TUCSON, Ariz. — Jerry Kindall, the first man to win College World Series titles as both a player and a head coach, died Sunday night. He was 82.
The University of Arizona said Kindall died of complications from a stroke suffered Thursday.
Kindall coached Arizona to national titles in 1976, 1980 and 1986 after starring at shortstop on the University of Minnesota’s 1956 championship team. He spent nine seasons in the major leagues with the Chicago Cubs, Cleveland Indians and Minnesota Twins.
“Some people talk the talk. He walked the walk,” said Cleveland Indians manager Terry Francona, a member of the 1980 championship team. “He lived his life just like you’re supposed to. It’s easy to say things, but he lived it.
“In a nutshell, he taught us not only to respect the game of baseball, but respect the people in the game. That was the most valuable lesson any of us learned. He taught us how to act and treat people.”
Kindall coached the Wildcats from 1973 to 1996, finishing as the school’s career victory leader with an 860-579-7 record.
“This is a sad day for Arizona baseball,” current Wildcats coach Jay Johnson said. “Jerry Kindall is one of the greatest college baseball coaches of all-time, but he was much more than that. I don’t think there is anyone that was held in higher regard for the person that they were as Coach Kindall was. He was almost a larger-than-life person, and when you talk about being an elite coach, and more importantly, an elite person, he was and will continue to be the standard. I am honored to be a part of the program that Coach made so great for so long.”
Mike Gillespie is only other man to win titles and a player and coach. He won as a player at Southern California in 1961 and as the Trojans’ coach in 1998.

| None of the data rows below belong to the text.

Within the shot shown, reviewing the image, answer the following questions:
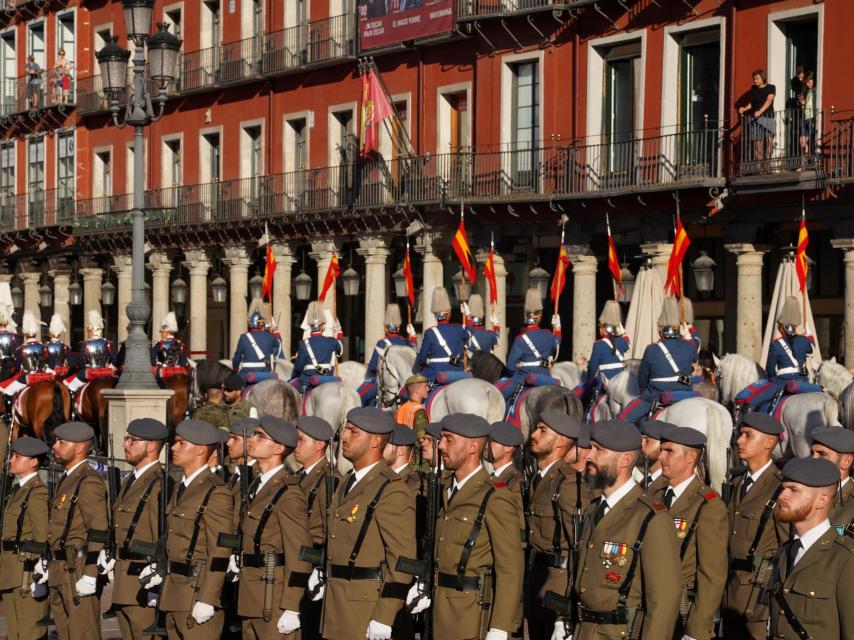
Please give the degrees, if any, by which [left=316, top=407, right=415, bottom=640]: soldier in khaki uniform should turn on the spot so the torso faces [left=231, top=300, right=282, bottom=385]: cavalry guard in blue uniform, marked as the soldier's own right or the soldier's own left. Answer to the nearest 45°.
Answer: approximately 135° to the soldier's own right

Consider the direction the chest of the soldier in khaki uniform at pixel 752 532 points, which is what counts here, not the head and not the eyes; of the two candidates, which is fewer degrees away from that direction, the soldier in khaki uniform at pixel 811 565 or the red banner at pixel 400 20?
the soldier in khaki uniform

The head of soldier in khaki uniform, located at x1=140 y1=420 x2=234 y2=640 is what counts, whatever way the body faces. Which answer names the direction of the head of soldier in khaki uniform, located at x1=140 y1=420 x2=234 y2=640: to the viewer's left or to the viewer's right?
to the viewer's left

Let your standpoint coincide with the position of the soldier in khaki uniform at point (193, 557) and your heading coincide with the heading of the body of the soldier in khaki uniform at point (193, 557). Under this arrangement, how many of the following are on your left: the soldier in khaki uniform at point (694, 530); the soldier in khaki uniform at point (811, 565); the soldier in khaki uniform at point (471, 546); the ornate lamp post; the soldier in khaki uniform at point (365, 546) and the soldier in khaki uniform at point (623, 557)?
5
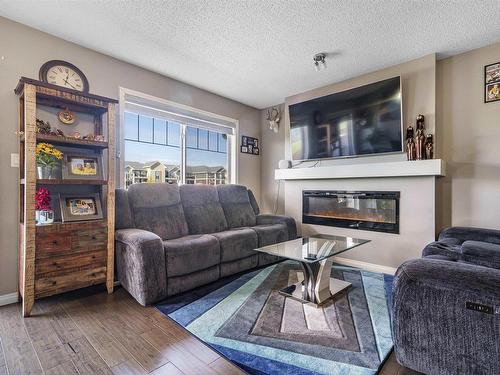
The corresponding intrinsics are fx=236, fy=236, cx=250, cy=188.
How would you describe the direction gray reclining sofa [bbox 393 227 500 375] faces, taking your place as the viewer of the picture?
facing to the left of the viewer

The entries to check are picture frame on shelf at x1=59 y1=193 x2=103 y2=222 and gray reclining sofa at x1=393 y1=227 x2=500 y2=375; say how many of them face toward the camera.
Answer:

“Saddened and stunned to hear of the passing of Jerry Kindall,” former Twins teammate Jim Kaat tweeted. “A friend. A wonderful teammate. A gentle and kind man of deep Christian faith. And a coach that impacted many lives. A life well lived.”
Kindall was elected to the American Baseball Coaches Association Hall of Fame in 1991, the University of Minnesota Athletics Hall of Fame in 1995, and the Arizona Sports Hall of Fame in 1996.